## YOUR OBJECTIVE
One part of the entries below is wanted: the lines from the one containing "Name the function: aws-nvidia-video-analysis-your-name" through the one containing "- make it the". Write those out exactly and nothing else.

## Stored items
▶
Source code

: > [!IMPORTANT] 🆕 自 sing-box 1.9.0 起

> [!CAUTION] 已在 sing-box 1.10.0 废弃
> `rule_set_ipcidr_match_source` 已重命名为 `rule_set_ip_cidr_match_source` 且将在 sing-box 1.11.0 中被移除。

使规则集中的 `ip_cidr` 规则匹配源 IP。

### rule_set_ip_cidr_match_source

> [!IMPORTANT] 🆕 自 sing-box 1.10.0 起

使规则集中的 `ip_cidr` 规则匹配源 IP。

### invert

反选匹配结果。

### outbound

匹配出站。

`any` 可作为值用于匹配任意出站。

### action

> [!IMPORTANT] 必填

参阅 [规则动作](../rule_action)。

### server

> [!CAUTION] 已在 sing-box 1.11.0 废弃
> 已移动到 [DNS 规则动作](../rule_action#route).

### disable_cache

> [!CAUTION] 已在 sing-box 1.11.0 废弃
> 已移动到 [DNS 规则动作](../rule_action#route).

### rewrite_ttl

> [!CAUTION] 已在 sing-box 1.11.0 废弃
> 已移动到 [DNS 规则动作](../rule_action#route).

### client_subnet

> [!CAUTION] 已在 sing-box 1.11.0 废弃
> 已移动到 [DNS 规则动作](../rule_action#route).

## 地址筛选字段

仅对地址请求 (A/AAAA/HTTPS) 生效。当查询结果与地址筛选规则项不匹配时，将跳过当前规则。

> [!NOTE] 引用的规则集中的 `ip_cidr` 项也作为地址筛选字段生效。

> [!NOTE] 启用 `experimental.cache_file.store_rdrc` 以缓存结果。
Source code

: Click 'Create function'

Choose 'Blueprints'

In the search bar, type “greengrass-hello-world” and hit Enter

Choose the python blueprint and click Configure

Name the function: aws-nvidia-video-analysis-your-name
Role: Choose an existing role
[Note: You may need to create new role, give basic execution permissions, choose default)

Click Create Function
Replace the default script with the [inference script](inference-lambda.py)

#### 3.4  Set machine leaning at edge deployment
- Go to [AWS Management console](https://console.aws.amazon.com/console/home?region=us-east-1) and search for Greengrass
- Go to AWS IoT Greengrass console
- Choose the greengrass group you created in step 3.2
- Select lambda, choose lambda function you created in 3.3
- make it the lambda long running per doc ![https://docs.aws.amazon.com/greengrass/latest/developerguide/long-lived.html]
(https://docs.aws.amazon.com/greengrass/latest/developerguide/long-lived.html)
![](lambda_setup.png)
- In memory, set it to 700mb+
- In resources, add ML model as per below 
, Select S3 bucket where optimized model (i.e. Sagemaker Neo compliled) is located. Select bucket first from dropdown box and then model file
◀
## RESULT OF THIS EXERCISE
Name the function: aws-nvidia-video-analysis-your-name
Role: Choose an existing role
[Note: You may need to create new role, give basic execution permissions, choose default)

Click Create Function
Replace the default script with the [inference script](inference-lambda.py)

#### 3.4  Set machine leaning at edge deployment
- Go to [AWS Management console](https://console.aws.amazon.com/console/home?region=us-east-1) and search for Greengrass
- Go to AWS IoT Greengrass console
- Choose the greengrass group you created in step 3.2
- Select lambda, choose lambda function you created in 3.3
- make it the lambda long running per doc ![https://docs.aws.amazon.com/greengrass/latest/developerguide/long-lived.html]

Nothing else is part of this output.